Notable 2012 deaths in country music

Joe South

While he was perhaps best known for his soulful rock songs ("Hush," "Down in the Boondocks," "Games People Play," "Don't It Make You Want to Go Home," "Walk a Mile in My Shoes,"), for his obscure novelty hit ("The Purple People Eater Meets the Witch Doctor"), and for his session guitar work, ("Chain of Fools," "Blonde on Blonde"), Joe South also made a lasting impression on country music, penning the Grammy-winning song "(I Never Promised You a) Rose Garden," which was a hit for Lynn Anderson in 1971.

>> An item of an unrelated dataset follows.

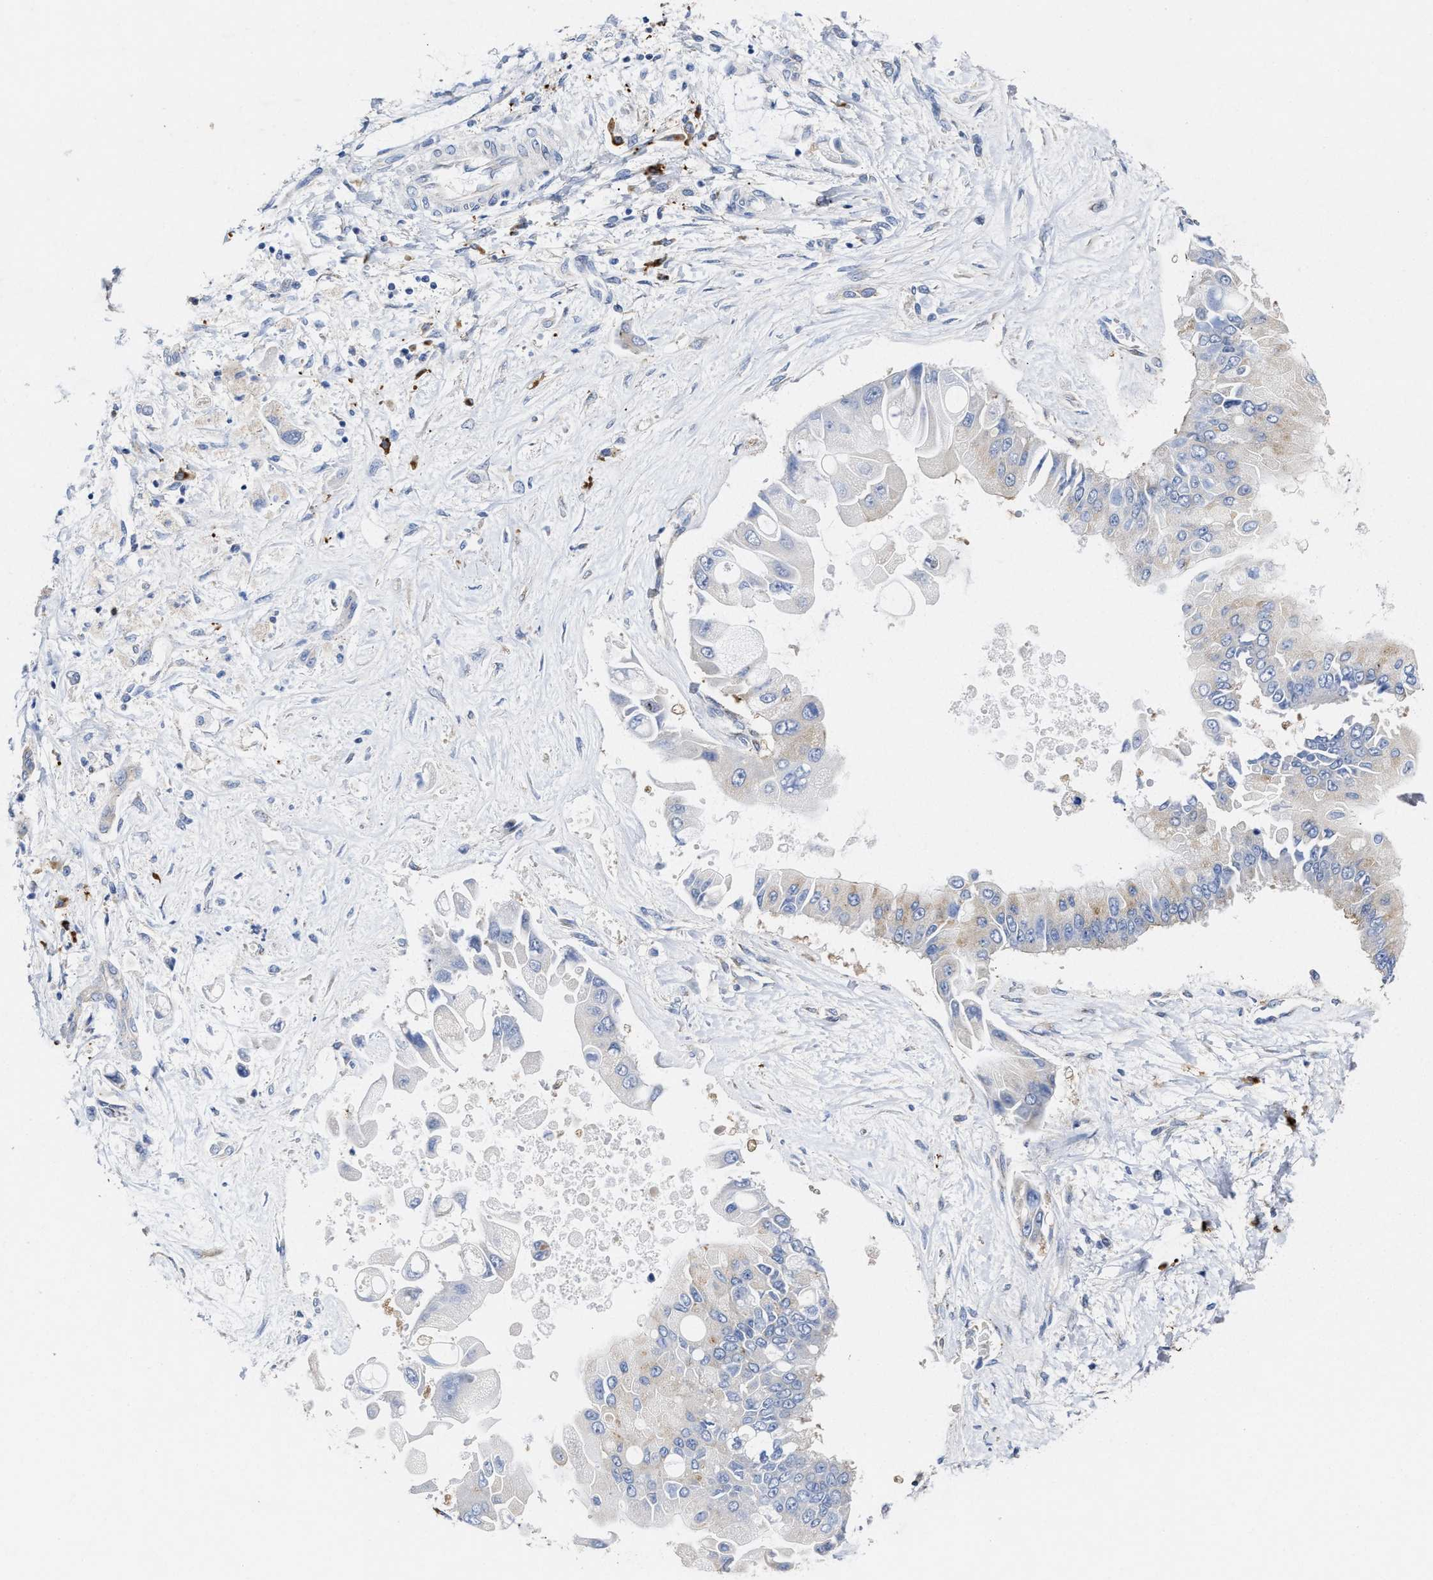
{"staining": {"intensity": "weak", "quantity": "<25%", "location": "cytoplasmic/membranous"}, "tissue": "liver cancer", "cell_type": "Tumor cells", "image_type": "cancer", "snomed": [{"axis": "morphology", "description": "Cholangiocarcinoma"}, {"axis": "topography", "description": "Liver"}], "caption": "This is a photomicrograph of immunohistochemistry (IHC) staining of liver cancer, which shows no expression in tumor cells.", "gene": "PPP1R15A", "patient": {"sex": "male", "age": 50}}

In recognition of his accomplishments, South was inducted to the Nashville Songwriters Hall of Fame in 1979, and in 2003, to the Georgia Music Hall of Fame. "He's one of the greatest songwriters of all time," said Butch Lowery, son of late DJ/publisher Bill Lowery and president of the Lowery Group. "His songs have touched so many lives. He's such a wonderful guy and loved by many." South passed away September 5 in Buford, Georgia, at the age of 72.

Billy Strange

Billy Strange existed in that strange (and awesome) space where country, pop, rock and surf music all came together. Born in Long Beach, California, as a kid he began performing cowboy-themed material on the radio with his parents and at the age of 16 moved to Texas, where he performed in honky-tonks and dance halls before being hired to work with West Coast artists Spade Cooley and Tennessee Ernie Ford. Alongside the likes of Glen Campbell and Leon Russell, Strange was a session musician with the LA-based "Wrecking Crew," and can be heard on records by the Beach Boys, Jan & Dean, The Everly Brothers, Wanda Jackson, Elvis Presley, Willie Nelson and Roy Rogers, and together with Mac Davis he wrote several hits for Elvis, including "A Little Less Conversation."

Most notably, Strange started a publishing company and arranged and conducted several recordings for Nancy Sinatra, helping to cut famous tracks like "These Boots Are Made for Walking," "Bang Bang (My Baby Shot Me Down)" and "Something Stupid." In addition to his music career, he dabbled in acting and had a bit role as Speedy West in the 1980 Loretta Lynn biopic Coal Miner's Daughter. Strange died in February at the age of 81.

Doc Watson

He never had a chart-topping hit, but his guitar flat-picking and earnest, true-blue vocal take on traditional American music nonetheless influenced generations of country, blues and folk musicians and fans. Born in Deep Gap, North Carolina in 1923, a mountain community where he lived 'til his death, an eye infection took Doc Watson's vision before the age of one, but his supportive and musically-inclined rural farming family pushed him to learn how to take care of himself, and to pursue music early on - first harmonica, then banjo, and finally guitar.

In 1960, Watson met Smithsonian folklorist Ralph Rinzler at a North Carolina music festival, and it was then that he was swept up in the folk craze of the decade, as well as the traditional music revivalism of the decade to follow, notably collaborating with the Nitty Gritty Dirt Band and others on 1972's Will the Circle Be Unbroken. Before he died in late May at the age of 89, Watson won eight Grammy awards, a Grammy Lifetime Achievement Award, the National Medal of Arts, and founded the popular MerleFest, a showcase of traditional acoustic music held each April in North Carolina to honor Watson's son and longtime collaborator, Merle, who died in a tractor accident at his farm in 1985.

Kitty Wells

Kitty Wells might have been the sweetest and most unassuming musical artist ever banned by radio. Though her voice was simple and sweet, her aesthetic modestly conservative, though she was married to a cabinet-maker (and country great, Johnnie Wright) at the age of 18 and remained married to him for nearly 74 years, it was her earliest hit, "It Wasn't God Who Made Honky Tonk Angels" - a response to Hank Thompson's "The Wild Side of Life" - that was deemed too risqué for the Opry and for radio, and made her one of country's earliest banned stars.

When she recorded the legendary song, she had no intentions of making it big; she sang it simply to earn the $125 union session paycheck it promised her in 1952. But in the six decades since then, Kitty Wells has joined the ranks of Rose Maddox, Patsy Montana and the Carter family women to be one of the groundbreaking female artists of country, paving the way for Loretta Lynn, then Tanya Tucker, and today Miranda Lambert. Wells was inducted to the Country Music Hall of Fame in 1976, and in 1991 became the third country artist (after Roy Acuff and Hank Williams), and only the eighth woman ever to receive the Grammy Lifetime Achievement Award. Notably, in 1956 she became the first female country singer ever to release a full long-play album, in a time record companies were reluctant to issue albums by women; Patsy Cline's first full-length was released just a year later. She died in July at the age of 92 in Nashville, following a stroke, less than a year after her husband passed.